Дыхание стеснилось в Серёжиной груди. В сущности, это и было то самое, чего ему так недоставало: великое посвящение, — и как раз из рук строгого, неулыбчивого человека, который в его глазах отождествлялся со всем рабочим классом. Серёжа странно молчал... но нет, вовсе не от грозной внезапности приглашения. Сейчас от него требовалось нечто большее, чем при обычном призыве в армию или при таком естественном для советского молодого человека вступлении в комсомол: быть одним из тройки несравнимо трудней, чем одним из миллиона. Если и пугало его сейчас что-нибудь, то не случайности войны, а сознание ответственности за весь порядок в мире, в этом несчастном, потрясенном мире, которую он неминуемо возлагал на себя своим согласием... Тут Самохин стал закуривать, И Лавцов тоже потянулся к нему за папироской; Титов вовсе не курил. Так получалось, что все Серёжины раздумья и должны были уложиться в тот кратчайший отрезок времени, пока закурят. По счастью, одна за другой гасли спички на ветру.

— Конечно, вояки мы с тобой неопытные, да и то возьми в толк, что солдатами люди не родятся, — прибавил тем временем Титов. — Они, так сказать, из столкновенья взаимной жизни образуются... Вот Самохин тоже поможет нам своим наставлением.
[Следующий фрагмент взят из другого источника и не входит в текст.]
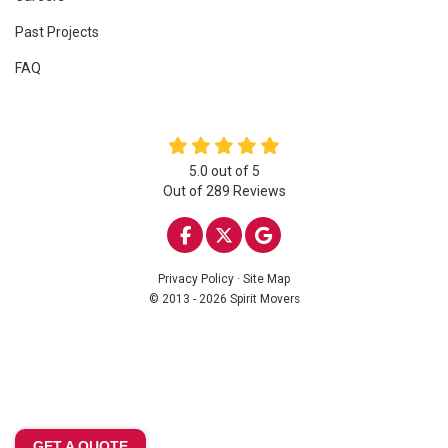
Past Projects
FAQ
5.0
out of
5
Out of
289
Reviews
LIKE US ON FACEBOOK
FOLLOW US ON TWITTE
REVIEW US ON GOO
Privacy Policy
·
Site Map
© 2013 - 2026 Spirit Movers
GET A QUOTE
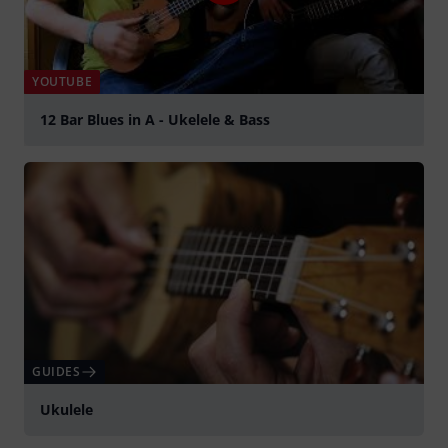
YOUTUBE
12 Bar Blues in A - Ukelele & Bass
Play
GUIDES
Ukulele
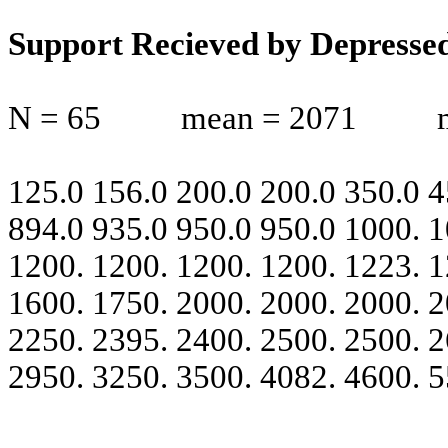
Support Recieved by Depresse
N = 65
mean = 2071
125.0 156.0 200.0 200.0 350.0 4
894.0 935.0 950.0 950.0 1000. 1
1200. 1200. 1200. 1200. 1223. 1
1600. 1750. 2000. 2000. 2000. 2
2250. 2395. 2400. 2500. 2500. 2
2950. 3250. 3500. 4082. 4600. 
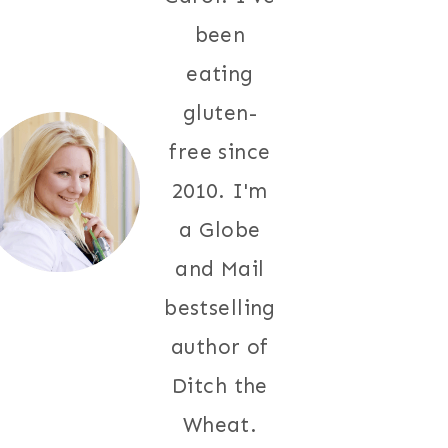
been
eating
gluten-
free since
2010. I'm
a Globe
and Mail
bestselling
author of
Ditch the
Wheat.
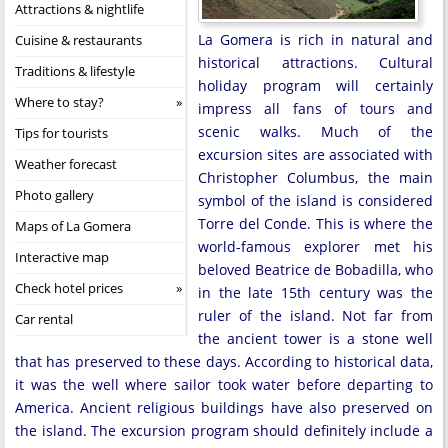
Attractions & nightlife
La Gomera is rich in natural and
Cuisine & restaurants
historical attractions. Cultural
Traditions & lifestyle
holiday program will certainly
Where to stay?
impress all fans of tours and
scenic walks. Much of the
Tips for tourists
excursion sites are associated with
Weather forecast
Christopher Columbus, the main
Photo gallery
symbol of the island is considered
Torre del Conde. This is where the
Maps of La Gomera
world-famous explorer met his
Interactive map
beloved Beatrice de Bobadilla, who
Check hotel prices
in the late 15th century was the
ruler of the island. Not far from
Car rental
the ancient tower is a stone well
that has preserved to these days. According to historical data,
it was the well where sailor took water before departing to
America. Ancient religious buildings have also preserved on
the island. The excursion program should definitely include a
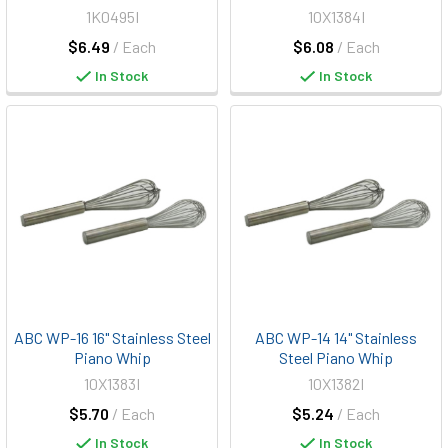
1K0495I
10X1384I
$6.49
/ Each
$6.08
/ Each
In Stock
In Stock
ABC WP-16 16" Stainless Steel
ABC WP-14 14" Stainless
Piano Whip
Steel Piano Whip
10X1383I
10X1382I
$5.70
/ Each
$5.24
/ Each
In Stock
In Stock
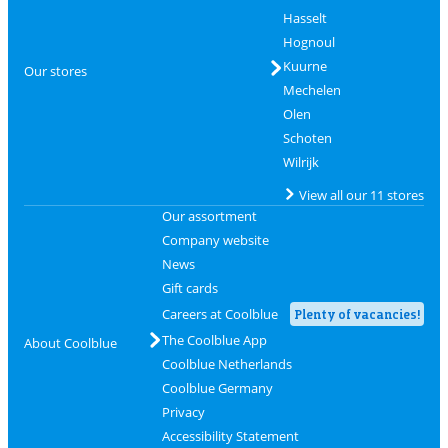
Hasselt
Hognoul
Kuurne
Our stores
Mechelen
Olen
Schoten
Wilrijk
View all our 11 stores
Our assortment
Company website
News
Gift cards
Careers at Coolblue
Plenty of vacancies!
The Coolblue App
About Coolblue
Coolblue Netherlands
Coolblue Germany
Privacy
Accessibility Statement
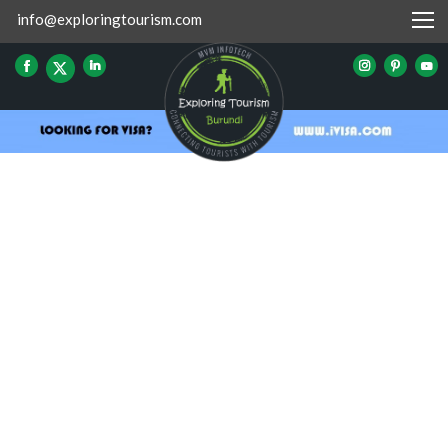
info@exploringtourism.com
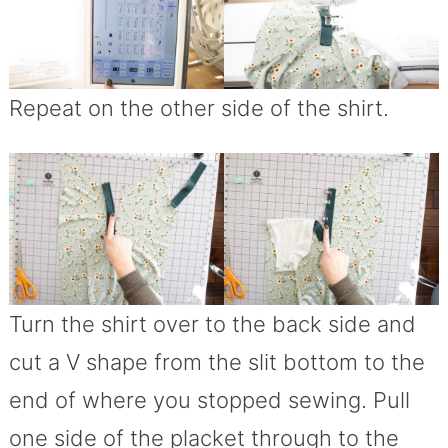
Repeat on the other side of the shirt.
Turn the shirt over to the back side and
cut a V shape from the slit bottom to the
end of where you stopped sewing. Pull
one side of the placket through to the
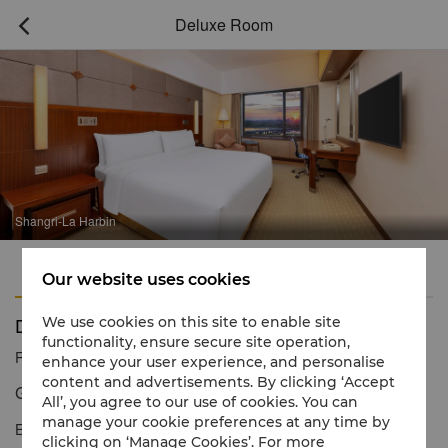
Deluxe Room

Shangri-La Harbin
Features
Amenities
Our website uses cookies
Deluxe Room
We use cookies on this site to enable site
functionality, ensure secure site operation,
Reservation number
1 866 565 5050
enhance your user experience, and personalise
content and advertisements. By clicking ‘Accept
Generous space and magnificent river views
All’, you agree to our use of cookies. You can
manage your cookie preferences at any time by
Exquisite comfort defines the Deluxe Rooms, which showcase a
clicking on ‘Manage Cookies’. For more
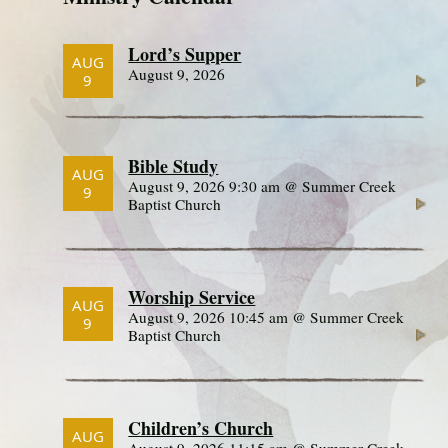
Lord’s Supper
AUG
August 9, 2026
9
Bible Study
AUG
August 9, 2026 9:30 am @ Summer Creek
9
Baptist Church
Worship Service
AUG
August 9, 2026 10:45 am @ Summer Creek
9
Baptist Church
Children’s Church
AUG
August 9, 2026 11:15 am @ Summer Creek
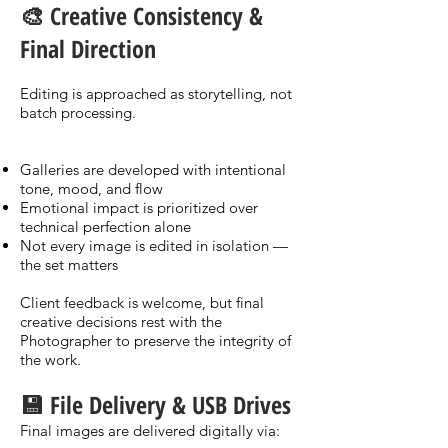
🎨 Creative Consistency &
Final Direction
Editing is approached as storytelling, not
batch processing.
Galleries are developed with intentional
tone, mood, and flow
Emotional impact is prioritized over
technical perfection alone
Not every image is edited in isolation —
the set matters
Client feedback is welcome, but final
creative decisions rest with the
Photographer to preserve the integrity of
the work.
💾 File Delivery & USB Drives
Final images are delivered digitally via:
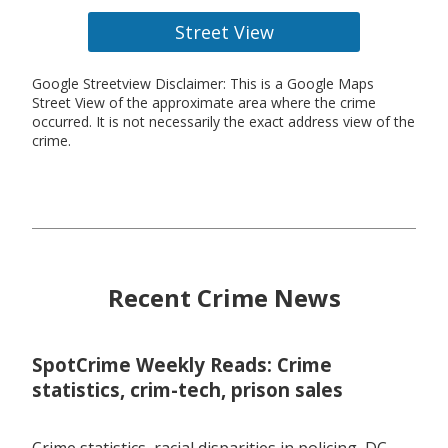
Street View
Google Streetview Disclaimer: This is a Google Maps
Street View of the approximate area where the crime
occurred. It is not necessarily the exact address view of the
crime.
Recent Crime News
SpotCrime Weekly Reads: Crime
statistics, crim-tech, prison sales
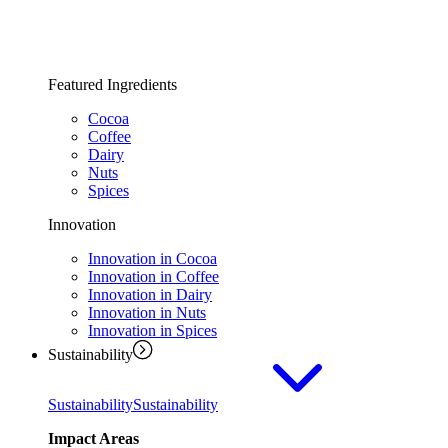
Featured Ingredients
Cocoa
Coffee
Dairy
Nuts
Spices
Innovation
Innovation in Cocoa
Innovation in Coffee
Innovation in Dairy
Innovation in Nuts
Innovation in Spices
Sustainability
Sustainability
Sustainability
Impact Areas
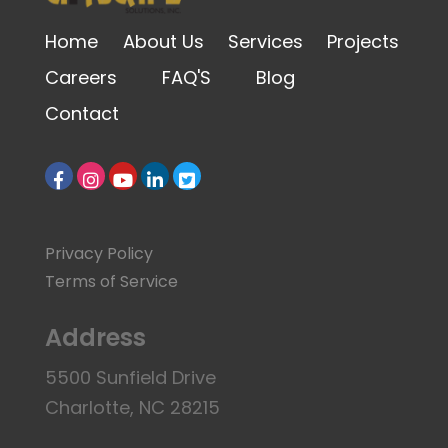
Home
About Us
Services
Projects
Careers
FAQ'S
Blog
Contact
Privacy Policy
Terms of Service
Address
5500 Sunfield Drive
Charlotte, NC 28215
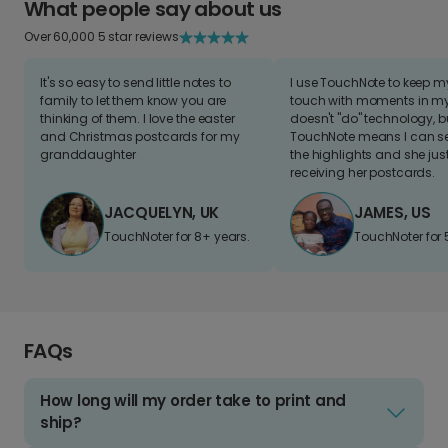
What people say about us
Over 60,000 5 star reviews
It's so easy to send little notes to
I use TouchNote to keep 
family to let them know you are
touch with moments in my 
thinking of them. I love the easter
doesn't "do" technology, b
and Christmas postcards for my
TouchNote means I can s
granddaughter
the highlights and she jus
receiving her postcards.
JACQUELYN, UK
JAMES, US
TouchNoter for 8+ years.
TouchNoter for 
FAQs
How long will my order take to print and
ship?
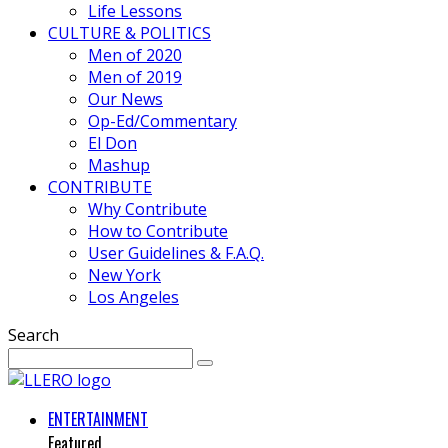
Life Lessons
CULTURE & POLITICS
Men of 2020
Men of 2019
Our News
Op-Ed/Commentary
El Don
Mashup
CONTRIBUTE
Why Contribute
How to Contribute
User Guidelines & F.A.Q.
New York
Los Angeles
Search
ENTERTAINMENT
Featured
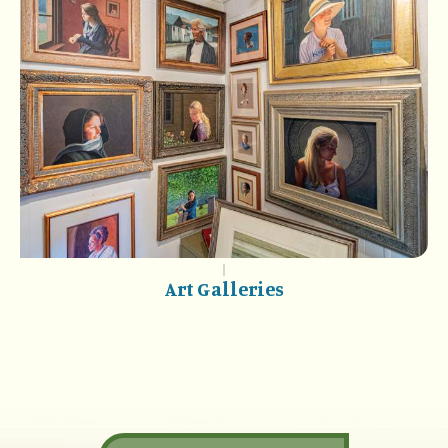
Art Galleries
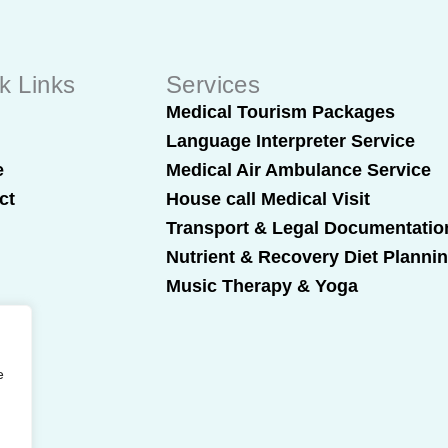
k Links
Services
t
Medical Tourism Packages
Language Interpreter Service
e
Medical Air Ambulance Service
ct
House call Medical Visit
Transport & Legal Documentatio
Nutrient & Recovery Diet Planni
Music Therapy & Yoga
e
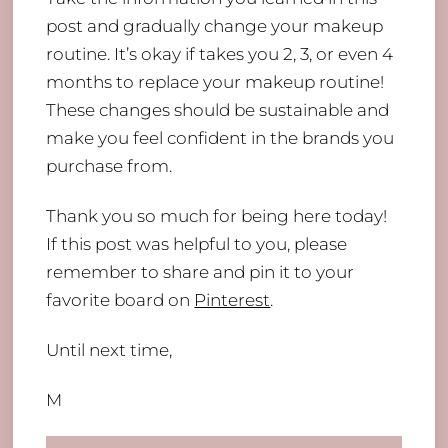
post and gradually change your makeup
routine. It’s okay if takes you 2, 3, or even 4
months to replace your makeup routine!
These changes should be sustainable and
make you feel confident in the brands you
purchase from.
Thank you so much for being here today!
If this post was helpful to you, please
remember to share and pin it to your
favorite board on
Pinterest
.
Until next time,
M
— Нам только мигни, моментально в нашу веру произведем, — подтвердил артиллерист Самохин, пуская поверх его головы дымок из раскуренной папироски. — А уж как осерчаешь да размахаешься, так, помяни мое слово, и силком не оттащишь тебя тогда...

— Однако, — продолжал старый машинист, освобождая Серёжино плечо от тяжести своей руки, — ты с ответом не стесняйся, Сергей Вихров. В военном деле все возможно, в том числе и телесное повреждение, не без того: глядишь, танцевать-то и нечем!.. Словом, ехать не завтра, расписки с тебя не берем. Подумай, рассуди, с родными посовещайся-посоветуйся.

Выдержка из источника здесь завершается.